What’s your favorite part of your job?
My favorite part… Oh man, that’s a tough question!
My favorite part is… receiving correspondence. Getting notes from my ideal customer in the form of an email or a tweet or a like. When I hear back from my audience about how something I have done has struck a chord with them—even if it’s small, even if it’s tiny—to know that what I did made a difference in their lives makes my year.
I still pinch myself because it’s silly. I mean, it’s not like I’m changing their lives but just to provoke a smile or to evoke or to make someone mad… To make people feel something is extremely powerful for me, so each time someone lets me know that I did that for them, I make the happy dance.
Are there any other female entrepreneurs that you look to that you think are particularly kickass?
Oh. There’s so many. Girls rock!
This is not in any order by any means, but the first one I can think of is April Bowles. She’s my partner in crime and she’s doing amazing stuff with video. You can find her at blacksburgbelle.com.
Also Marie Forleo. She’s one of my biggest mentors. I’m going to go to her event live later this month. She’s definitely someone that I keep on my radar.
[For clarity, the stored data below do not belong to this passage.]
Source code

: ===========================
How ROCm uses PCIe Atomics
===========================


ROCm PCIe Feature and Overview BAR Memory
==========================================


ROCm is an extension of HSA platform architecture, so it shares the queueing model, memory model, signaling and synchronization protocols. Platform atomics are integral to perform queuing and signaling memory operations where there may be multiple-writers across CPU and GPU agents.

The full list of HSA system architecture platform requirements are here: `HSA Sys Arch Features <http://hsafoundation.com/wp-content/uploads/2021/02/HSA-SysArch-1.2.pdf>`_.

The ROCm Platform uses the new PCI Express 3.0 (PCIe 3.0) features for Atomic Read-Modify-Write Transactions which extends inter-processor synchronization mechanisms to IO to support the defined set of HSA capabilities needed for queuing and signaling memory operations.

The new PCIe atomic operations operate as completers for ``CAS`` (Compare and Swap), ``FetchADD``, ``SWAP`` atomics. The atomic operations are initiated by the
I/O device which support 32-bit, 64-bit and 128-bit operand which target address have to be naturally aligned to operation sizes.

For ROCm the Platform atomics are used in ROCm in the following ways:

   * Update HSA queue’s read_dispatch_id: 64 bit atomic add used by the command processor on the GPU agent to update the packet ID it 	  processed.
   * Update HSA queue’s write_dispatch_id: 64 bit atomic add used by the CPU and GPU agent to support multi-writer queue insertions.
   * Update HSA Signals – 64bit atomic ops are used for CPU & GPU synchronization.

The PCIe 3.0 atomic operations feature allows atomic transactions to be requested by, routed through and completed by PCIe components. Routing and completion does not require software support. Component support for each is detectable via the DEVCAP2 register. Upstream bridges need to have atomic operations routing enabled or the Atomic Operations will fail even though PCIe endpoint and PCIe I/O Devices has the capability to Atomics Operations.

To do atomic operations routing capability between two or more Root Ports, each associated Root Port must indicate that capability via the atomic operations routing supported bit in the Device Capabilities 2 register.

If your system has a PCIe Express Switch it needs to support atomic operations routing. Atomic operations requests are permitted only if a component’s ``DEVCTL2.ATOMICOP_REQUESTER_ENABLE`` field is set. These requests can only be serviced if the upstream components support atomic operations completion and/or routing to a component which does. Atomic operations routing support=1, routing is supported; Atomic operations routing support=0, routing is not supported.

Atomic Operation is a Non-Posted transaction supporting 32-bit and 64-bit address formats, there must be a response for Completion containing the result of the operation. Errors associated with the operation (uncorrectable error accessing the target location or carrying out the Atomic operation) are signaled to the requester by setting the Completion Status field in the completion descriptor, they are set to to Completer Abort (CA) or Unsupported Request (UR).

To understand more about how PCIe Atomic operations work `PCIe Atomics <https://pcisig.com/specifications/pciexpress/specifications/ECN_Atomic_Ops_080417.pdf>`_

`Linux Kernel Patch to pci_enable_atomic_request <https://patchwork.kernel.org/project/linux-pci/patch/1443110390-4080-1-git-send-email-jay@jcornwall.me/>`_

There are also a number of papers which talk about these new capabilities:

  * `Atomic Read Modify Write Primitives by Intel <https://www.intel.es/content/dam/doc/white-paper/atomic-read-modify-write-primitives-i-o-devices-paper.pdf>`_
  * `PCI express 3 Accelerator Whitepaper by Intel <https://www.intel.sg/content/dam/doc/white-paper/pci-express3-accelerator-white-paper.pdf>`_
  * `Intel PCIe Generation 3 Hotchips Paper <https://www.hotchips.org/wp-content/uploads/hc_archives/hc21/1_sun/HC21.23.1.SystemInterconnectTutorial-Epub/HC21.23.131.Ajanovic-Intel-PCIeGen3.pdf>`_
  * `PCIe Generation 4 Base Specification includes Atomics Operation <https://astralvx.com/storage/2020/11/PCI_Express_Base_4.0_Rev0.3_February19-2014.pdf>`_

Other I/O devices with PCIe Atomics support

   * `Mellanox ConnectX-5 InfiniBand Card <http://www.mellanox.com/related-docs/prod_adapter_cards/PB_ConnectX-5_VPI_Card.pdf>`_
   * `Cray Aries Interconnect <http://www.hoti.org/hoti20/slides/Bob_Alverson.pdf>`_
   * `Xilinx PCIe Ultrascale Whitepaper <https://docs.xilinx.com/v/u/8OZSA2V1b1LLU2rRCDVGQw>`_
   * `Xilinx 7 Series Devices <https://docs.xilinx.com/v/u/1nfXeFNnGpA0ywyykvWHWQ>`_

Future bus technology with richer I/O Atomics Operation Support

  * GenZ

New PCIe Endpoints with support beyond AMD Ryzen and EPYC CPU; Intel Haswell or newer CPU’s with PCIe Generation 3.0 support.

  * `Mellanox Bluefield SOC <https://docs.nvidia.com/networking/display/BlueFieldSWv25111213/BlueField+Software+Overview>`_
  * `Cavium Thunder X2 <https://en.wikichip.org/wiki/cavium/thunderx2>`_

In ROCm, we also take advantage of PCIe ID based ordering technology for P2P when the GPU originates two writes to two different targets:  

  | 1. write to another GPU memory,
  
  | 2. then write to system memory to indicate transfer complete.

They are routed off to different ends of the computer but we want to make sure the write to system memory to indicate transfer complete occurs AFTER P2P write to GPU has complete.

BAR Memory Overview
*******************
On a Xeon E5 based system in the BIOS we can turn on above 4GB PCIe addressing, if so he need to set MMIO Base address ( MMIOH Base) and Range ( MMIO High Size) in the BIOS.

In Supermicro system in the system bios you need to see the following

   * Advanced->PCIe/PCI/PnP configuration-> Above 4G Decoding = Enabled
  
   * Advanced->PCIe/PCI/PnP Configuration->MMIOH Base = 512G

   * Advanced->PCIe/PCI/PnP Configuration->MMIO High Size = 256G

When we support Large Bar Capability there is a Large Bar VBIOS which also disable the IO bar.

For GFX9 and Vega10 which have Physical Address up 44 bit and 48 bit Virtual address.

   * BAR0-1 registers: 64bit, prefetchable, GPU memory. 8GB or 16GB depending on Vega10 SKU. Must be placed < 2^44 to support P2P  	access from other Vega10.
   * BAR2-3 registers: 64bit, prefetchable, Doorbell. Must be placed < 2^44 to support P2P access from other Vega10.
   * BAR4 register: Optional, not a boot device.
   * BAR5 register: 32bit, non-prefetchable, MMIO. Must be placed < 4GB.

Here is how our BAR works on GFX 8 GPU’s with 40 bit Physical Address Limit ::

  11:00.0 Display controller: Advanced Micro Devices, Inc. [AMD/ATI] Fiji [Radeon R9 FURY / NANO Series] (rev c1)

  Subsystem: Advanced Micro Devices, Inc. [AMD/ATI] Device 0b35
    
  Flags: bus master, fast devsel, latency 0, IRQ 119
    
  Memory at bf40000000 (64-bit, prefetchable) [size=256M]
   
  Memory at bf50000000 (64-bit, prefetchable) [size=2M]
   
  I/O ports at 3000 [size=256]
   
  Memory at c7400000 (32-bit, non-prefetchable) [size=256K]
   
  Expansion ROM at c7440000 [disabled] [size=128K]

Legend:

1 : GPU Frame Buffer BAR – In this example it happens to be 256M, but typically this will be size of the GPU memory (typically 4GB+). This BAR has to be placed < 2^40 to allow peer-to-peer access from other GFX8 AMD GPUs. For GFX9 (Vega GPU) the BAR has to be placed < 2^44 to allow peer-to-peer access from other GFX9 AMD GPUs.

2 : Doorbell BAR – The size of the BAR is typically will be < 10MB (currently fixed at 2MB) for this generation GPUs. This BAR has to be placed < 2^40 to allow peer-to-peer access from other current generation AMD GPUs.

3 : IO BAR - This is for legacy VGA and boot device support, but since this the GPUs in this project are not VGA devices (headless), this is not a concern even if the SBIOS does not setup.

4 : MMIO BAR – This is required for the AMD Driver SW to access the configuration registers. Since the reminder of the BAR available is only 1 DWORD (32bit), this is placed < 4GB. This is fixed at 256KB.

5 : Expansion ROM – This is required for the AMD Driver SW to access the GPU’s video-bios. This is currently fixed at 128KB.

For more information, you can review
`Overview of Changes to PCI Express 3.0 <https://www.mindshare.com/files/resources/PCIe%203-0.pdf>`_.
The great thing about Marie is that she grows as you grow so you never outgrow your mentor but she’s still on top of her game, keeping me on top of my toes.
Someone else I truly admire is Jessika Hepburn from Oh My! Handmade because she has a way of pulling people together in a community filled with kindness that I’ve seen nowhere else. It feels like a community that’s truly non-competitive and truly supportive and I’ve never seen that happen. I think that’s a “hooray” that needs to be given in her name.
Those three are definitely on the top of my list.
What’s pulled up on your iTunes right now?
Bon Iver. I’ve been listening to a lot of Bon Iver, I’ve been listening to a lot of “Ice Ice Baby” (laughs) and Pitbull.
Excellent! (laughs) Do you have any last words for our readers before I let you go?
The word of the day, I want it to be authenticity. I want people to turn up the volume and whatever they are—their quirkiness, their eccentricities, their flaws—to turn up that volume because there’s no way to fake authenticity. If you are yourself, there’s no limitation to that. There’s no way anyone can beat you at that game.
That’s my advice for anyone who wants to make it big: to be themselves and to show it times 100.
Alright Mayi, thank you so much! This has been great!